Sort through the data and copy the lines holding the word "whiskey".

(RAW DATA)

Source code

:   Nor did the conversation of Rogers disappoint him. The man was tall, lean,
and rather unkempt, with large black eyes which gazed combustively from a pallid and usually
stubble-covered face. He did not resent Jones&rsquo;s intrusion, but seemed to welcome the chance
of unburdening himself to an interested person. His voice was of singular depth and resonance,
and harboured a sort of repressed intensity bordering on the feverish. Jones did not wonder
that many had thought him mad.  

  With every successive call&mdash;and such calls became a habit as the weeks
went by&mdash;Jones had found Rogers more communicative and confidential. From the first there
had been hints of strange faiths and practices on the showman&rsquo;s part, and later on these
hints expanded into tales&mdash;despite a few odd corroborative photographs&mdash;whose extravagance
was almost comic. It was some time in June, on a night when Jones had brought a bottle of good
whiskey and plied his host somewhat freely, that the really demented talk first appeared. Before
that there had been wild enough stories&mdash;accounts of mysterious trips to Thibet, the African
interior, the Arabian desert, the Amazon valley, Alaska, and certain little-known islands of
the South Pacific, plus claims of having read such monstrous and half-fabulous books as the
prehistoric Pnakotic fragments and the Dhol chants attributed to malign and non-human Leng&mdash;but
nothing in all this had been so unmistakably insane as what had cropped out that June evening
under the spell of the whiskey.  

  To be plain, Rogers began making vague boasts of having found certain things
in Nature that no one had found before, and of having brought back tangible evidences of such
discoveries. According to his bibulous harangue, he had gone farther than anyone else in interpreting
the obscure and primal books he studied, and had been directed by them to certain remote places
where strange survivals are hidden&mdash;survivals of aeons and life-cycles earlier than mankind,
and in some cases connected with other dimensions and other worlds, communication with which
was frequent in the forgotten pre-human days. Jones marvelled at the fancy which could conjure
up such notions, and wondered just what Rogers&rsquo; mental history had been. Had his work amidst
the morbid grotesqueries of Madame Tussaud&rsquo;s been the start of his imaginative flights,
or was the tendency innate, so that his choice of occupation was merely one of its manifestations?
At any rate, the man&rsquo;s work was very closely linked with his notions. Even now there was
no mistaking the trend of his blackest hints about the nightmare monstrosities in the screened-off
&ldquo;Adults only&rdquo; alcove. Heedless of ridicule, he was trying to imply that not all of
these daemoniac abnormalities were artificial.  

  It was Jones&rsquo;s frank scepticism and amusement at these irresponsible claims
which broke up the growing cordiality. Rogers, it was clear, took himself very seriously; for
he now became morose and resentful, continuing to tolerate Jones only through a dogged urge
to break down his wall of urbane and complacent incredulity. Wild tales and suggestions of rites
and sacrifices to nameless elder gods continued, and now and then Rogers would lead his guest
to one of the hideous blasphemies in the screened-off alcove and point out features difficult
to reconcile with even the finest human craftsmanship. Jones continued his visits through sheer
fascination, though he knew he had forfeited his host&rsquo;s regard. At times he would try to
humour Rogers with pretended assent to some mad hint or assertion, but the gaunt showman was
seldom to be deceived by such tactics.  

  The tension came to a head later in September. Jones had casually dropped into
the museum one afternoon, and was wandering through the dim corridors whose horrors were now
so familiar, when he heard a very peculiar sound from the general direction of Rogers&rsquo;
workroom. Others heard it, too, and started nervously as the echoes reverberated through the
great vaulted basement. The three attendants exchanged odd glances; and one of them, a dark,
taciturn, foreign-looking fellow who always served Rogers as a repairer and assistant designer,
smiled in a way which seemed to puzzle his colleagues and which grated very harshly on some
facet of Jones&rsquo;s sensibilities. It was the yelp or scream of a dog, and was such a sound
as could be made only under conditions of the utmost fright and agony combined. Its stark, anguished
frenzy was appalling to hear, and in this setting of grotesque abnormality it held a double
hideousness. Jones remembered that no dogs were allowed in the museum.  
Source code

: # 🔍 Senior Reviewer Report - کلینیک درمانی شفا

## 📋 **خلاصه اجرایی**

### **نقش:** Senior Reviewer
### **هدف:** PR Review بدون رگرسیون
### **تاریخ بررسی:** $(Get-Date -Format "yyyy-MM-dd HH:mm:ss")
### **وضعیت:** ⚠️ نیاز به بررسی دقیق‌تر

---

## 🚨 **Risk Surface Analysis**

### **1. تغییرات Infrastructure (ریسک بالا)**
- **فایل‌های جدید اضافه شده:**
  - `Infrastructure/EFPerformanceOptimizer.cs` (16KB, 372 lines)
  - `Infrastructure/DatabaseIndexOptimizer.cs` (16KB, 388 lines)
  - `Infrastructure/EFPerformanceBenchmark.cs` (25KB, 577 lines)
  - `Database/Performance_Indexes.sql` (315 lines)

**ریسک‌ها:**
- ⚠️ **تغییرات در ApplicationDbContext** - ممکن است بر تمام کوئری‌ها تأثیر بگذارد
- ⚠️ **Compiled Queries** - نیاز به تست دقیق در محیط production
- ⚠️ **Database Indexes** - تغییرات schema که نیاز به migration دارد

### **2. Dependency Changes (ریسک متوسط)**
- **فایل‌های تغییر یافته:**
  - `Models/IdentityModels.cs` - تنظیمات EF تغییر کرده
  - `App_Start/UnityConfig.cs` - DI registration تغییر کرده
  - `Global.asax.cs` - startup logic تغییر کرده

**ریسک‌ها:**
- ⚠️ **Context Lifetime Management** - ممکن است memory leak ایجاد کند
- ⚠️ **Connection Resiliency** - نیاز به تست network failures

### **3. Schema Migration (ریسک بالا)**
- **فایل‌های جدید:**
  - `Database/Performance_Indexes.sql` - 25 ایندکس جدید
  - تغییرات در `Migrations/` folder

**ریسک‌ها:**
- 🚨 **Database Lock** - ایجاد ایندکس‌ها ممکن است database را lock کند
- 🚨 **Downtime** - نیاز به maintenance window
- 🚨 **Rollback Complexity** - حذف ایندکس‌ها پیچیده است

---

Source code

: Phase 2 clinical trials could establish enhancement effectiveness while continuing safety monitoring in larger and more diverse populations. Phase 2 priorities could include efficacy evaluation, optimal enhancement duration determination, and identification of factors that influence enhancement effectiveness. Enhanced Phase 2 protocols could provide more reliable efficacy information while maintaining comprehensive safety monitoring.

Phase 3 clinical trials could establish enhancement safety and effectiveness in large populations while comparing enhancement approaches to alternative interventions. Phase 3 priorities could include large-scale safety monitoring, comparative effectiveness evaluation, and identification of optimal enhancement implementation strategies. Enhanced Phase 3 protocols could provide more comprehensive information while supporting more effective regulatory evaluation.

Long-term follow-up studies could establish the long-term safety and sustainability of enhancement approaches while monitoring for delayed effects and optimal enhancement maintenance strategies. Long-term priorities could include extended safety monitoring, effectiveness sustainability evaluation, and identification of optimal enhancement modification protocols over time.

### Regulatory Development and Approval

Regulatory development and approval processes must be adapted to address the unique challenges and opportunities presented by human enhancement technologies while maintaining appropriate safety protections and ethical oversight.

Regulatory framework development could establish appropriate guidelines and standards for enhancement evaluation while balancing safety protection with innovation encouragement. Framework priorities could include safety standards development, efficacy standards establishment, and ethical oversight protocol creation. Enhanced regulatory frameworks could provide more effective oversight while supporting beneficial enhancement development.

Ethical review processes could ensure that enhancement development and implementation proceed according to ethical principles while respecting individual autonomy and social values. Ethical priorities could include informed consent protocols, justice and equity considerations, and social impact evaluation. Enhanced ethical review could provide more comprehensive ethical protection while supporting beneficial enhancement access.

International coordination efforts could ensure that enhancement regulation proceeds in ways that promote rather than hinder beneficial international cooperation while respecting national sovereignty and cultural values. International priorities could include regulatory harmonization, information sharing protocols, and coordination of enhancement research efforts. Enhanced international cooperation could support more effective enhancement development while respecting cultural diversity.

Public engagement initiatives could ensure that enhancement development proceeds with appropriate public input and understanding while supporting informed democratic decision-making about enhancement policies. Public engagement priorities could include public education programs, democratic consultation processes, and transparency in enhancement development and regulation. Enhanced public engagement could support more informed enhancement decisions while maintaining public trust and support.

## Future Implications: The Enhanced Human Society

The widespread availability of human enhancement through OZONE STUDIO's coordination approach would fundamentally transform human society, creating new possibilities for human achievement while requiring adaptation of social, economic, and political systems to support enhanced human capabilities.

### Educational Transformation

(End RAW DATA)

**ANSWER FOR THIS EXERCISE:**
whiskey and plied his host somewhat freely, that the really demented talk first appeared. Before
under the spell of the whiskey.  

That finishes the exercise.